Perfil do ambiente intestinal humano sob condições fisiológicas

Apr 04, 2023

Nature volume 617, páginas 581–591 (2023) Citar este artigo

32k acessos

3 Citações

389 Altmétrico

Detalhes das métricas

A estrutura espaço-temporal do microbioma humano1,2, proteoma3 e metaboloma4,5 reflete e determina a fisiologia intestinal regional e pode ter implicações para doenças6. No entanto, pouco se sabe sobre a distribuição de microorganismos, seu ambiente e sua atividade bioquímica no intestino devido à dependência de amostras de fezes e acesso limitado a apenas algumas regiões do intestino usando endoscopia em indivíduos em jejum ou sedados7. Para resolver essas deficiências, desenvolvemos um dispositivo ingerível que coleta amostras de várias regiões do trato intestinal humano durante a digestão normal. A coleta de 240 amostras intestinais de 15 indivíduos saudáveis ​​usando o dispositivo e subsequentes análises multiômicas identificaram diferenças significativas entre bactérias, fagos, proteínas hospedeiras e metabólitos nos intestinos versus fezes. Certos táxons microbianos foram diferencialmente enriquecidos e a indução de profagos foi mais prevalente nos intestinos do que nas fezes. O proteoma do hospedeiro e os perfis de ácidos biliares variaram ao longo dos intestinos e foram altamente distintos daqueles das fezes. Correlações entre gradientes nas concentrações de ácidos biliares e abundância microbiana previram espécies que alteraram o pool de ácidos biliares através da desconjugação. Além disso, as concentrações de ácidos biliares conjugados microbianamente exibiram tendências dependentes de aminoácidos que não eram aparentes nas fezes. No geral, o perfil longitudinal não invasivo de microorganismos, proteínas e ácidos biliares ao longo do trato intestinal sob condições fisiológicas pode ajudar a elucidar os papéis do microbioma e metaboloma intestinal na fisiologia e doença humanas.

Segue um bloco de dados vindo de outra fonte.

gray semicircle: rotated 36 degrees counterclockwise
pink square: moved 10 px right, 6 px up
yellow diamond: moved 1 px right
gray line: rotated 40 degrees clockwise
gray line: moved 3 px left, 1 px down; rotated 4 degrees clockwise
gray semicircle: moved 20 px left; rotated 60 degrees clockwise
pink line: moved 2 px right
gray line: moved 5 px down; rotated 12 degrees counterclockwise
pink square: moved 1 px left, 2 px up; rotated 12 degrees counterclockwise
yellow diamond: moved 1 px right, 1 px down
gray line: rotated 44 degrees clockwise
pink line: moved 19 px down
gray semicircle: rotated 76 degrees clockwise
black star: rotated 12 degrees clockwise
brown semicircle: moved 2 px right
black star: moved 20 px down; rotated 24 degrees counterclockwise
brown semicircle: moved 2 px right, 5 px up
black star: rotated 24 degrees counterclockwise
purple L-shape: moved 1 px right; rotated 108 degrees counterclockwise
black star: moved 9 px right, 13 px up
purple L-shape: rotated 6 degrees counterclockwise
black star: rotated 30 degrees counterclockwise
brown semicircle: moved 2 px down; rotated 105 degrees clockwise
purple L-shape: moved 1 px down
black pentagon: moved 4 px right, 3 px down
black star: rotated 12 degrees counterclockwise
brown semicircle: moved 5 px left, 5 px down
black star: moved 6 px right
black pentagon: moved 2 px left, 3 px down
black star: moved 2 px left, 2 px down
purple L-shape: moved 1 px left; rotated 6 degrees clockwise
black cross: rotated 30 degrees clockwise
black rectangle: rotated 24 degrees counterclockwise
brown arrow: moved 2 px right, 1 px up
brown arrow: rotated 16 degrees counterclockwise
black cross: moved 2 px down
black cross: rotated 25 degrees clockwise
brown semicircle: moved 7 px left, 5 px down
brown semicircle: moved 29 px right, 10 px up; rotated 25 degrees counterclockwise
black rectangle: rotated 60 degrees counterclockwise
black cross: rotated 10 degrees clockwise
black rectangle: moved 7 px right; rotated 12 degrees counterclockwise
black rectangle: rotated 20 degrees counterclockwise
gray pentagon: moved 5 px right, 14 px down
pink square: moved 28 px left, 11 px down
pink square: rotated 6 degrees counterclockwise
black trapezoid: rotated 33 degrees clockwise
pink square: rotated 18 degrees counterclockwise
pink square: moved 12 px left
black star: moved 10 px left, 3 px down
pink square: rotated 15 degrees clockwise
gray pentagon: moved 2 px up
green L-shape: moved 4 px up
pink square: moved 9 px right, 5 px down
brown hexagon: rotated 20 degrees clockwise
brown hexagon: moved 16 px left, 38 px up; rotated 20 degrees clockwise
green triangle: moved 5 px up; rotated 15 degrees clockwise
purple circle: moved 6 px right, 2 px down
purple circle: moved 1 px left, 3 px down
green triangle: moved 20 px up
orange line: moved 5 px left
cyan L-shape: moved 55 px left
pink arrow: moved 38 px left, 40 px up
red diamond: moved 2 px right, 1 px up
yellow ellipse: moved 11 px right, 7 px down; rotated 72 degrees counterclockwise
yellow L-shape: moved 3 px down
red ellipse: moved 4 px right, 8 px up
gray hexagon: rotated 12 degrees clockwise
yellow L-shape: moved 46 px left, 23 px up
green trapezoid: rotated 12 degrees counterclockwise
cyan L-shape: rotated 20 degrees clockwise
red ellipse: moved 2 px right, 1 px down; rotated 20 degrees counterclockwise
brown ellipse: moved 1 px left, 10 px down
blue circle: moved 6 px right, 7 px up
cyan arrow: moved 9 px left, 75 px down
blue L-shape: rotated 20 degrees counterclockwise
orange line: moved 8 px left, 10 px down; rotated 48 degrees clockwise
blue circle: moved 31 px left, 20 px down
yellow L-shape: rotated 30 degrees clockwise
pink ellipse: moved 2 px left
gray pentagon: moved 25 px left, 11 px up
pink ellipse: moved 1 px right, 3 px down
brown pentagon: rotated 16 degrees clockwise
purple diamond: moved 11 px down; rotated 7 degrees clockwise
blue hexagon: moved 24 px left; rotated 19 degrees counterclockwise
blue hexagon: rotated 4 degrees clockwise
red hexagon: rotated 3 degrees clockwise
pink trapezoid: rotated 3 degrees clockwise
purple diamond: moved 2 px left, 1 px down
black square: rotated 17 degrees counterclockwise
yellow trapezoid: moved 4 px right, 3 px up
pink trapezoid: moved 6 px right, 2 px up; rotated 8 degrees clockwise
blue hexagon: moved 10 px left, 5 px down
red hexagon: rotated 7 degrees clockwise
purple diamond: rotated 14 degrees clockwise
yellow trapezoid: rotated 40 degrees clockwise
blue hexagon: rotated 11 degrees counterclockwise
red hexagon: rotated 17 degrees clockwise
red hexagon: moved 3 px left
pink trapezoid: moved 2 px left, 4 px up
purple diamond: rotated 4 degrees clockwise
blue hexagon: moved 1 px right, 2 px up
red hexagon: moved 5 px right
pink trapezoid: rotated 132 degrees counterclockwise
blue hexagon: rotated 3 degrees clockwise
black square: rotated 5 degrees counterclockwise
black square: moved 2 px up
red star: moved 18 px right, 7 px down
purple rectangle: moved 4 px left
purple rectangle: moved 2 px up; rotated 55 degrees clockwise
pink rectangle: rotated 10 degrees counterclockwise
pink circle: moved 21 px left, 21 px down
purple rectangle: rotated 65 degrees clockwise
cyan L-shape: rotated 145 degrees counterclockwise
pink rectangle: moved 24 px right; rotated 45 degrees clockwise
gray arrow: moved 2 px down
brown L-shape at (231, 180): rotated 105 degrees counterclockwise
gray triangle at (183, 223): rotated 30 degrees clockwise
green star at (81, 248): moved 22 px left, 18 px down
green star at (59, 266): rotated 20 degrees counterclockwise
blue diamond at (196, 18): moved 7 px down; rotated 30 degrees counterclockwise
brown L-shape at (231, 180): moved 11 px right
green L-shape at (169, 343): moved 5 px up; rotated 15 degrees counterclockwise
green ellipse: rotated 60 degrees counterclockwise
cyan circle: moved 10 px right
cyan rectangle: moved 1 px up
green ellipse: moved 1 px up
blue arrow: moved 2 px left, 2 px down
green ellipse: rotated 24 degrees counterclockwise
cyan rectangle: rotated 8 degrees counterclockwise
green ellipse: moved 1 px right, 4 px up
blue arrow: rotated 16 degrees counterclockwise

O trato intestinal humano abriga a grande maioria dos microorganismos que residem em ou sobre nossos corpos1; seu conteúdo genético e capacidade de transformação bioquímica são centenas de vezes maiores do que aqueles codificados pelo genoma humano8. Os seres humanos dependem de seus microrganismos intestinais para digestão de alimentos, regulação do sistema imunológico e proteção contra patógenos, entre outras funções críticas1. Um aspecto importante, mas frequentemente negligenciado, do intestino é a heterogeneidade regional e como ela afeta a fisiologia local9. Devido às dificuldades de acesso e amostragem do trato intestinal, as fezes têm sido a principal fonte de informação para estudos do microbioma intestinal humano10. No entanto, as fezes refletem produtos residuais e efluentes a jusante, dentro dos quais a variação regional é perdida. Por exemplo, os principais metabólitos, como os ácidos biliares, são alterados a montante por transformações microbianas e, então, substancialmente absorvidos pelo hospedeiro antes da excreção4. As regiões do intestino distais ao estômago (duodeno, jejuno, íleo e cólon) diferem marcadamente na disponibilidade de nutrientes, pH, pressão parcial de oxigênio, estrutura da mucosa e taxa de fluxo7. Como resultado, comunidades microbianas distintas com funções especializadas, metabolomas, nichos imunológicos e proteomas estão presentes em cada região intestinal3,4,11. Assim, uma compreensão mais profunda de como os microorganismos intestinais afetam a fisiologia humana e vice-versa requer amostragem local do microbioma intestinal e seu ambiente químico em estados naturais e imperturbáveis.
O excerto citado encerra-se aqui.